- _Records for this task_
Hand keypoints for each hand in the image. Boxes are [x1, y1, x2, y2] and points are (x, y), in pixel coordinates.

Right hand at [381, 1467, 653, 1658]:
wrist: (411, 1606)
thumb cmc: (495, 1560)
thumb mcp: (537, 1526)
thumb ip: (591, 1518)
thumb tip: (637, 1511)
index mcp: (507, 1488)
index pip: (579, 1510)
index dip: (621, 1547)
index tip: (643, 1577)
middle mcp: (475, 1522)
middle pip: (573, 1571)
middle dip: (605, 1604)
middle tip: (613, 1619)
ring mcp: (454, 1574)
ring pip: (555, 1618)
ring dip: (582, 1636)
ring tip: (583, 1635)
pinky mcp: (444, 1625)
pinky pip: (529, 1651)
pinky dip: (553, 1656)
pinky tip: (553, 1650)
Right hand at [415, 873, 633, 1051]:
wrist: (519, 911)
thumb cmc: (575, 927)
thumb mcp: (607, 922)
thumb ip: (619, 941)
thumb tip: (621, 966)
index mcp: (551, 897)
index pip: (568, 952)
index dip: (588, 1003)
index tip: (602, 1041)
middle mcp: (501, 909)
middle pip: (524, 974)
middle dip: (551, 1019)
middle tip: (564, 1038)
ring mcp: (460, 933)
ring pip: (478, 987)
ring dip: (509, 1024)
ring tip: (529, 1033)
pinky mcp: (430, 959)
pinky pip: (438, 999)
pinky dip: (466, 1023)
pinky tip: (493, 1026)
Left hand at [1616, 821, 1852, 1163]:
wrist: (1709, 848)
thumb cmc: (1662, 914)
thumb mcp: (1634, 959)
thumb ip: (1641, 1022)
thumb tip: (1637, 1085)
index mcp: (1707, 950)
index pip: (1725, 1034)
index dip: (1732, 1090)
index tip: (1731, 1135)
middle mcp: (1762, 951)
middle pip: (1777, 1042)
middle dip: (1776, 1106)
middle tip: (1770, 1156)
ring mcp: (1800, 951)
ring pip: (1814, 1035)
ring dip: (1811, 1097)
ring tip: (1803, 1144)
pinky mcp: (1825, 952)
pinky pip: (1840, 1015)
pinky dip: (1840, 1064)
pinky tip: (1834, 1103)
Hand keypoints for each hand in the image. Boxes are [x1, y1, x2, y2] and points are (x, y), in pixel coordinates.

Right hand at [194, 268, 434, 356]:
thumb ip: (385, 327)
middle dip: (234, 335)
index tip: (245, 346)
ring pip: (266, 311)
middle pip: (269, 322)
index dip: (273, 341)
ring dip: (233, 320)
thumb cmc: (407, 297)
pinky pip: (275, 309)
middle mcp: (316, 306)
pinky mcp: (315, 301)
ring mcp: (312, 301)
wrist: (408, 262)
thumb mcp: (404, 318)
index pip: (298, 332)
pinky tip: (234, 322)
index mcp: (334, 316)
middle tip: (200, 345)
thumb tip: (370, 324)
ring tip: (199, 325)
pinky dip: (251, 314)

- _Required work_
Write out exactly, please, the lines beginning at the start of the material and ending with the line that holds "pinky tip: (553, 1650)", both included.

- _Exercise answer_
Hand keypoints for each hand in the image. Boxes are [x1, y1, x2, y2] and points are (x, y), in pixel coordinates.

Right hand at [381, 1467, 653, 1658]:
wrist: (411, 1606)
thumb cmc: (495, 1560)
thumb mcp: (537, 1526)
thumb ip: (591, 1518)
thumb tip: (637, 1511)
index mcp: (507, 1488)
index pip: (579, 1510)
index dip: (621, 1547)
index tip: (643, 1577)
middle mcp: (475, 1522)
middle pip: (573, 1571)
middle dip: (605, 1604)
middle tip: (613, 1619)
ring mcp: (454, 1574)
ring pip: (555, 1618)
ring dip: (582, 1636)
ring tip: (583, 1635)
pinky mcp: (444, 1625)
pinky pip: (529, 1651)
pinky dip: (553, 1656)
pinky tip: (553, 1650)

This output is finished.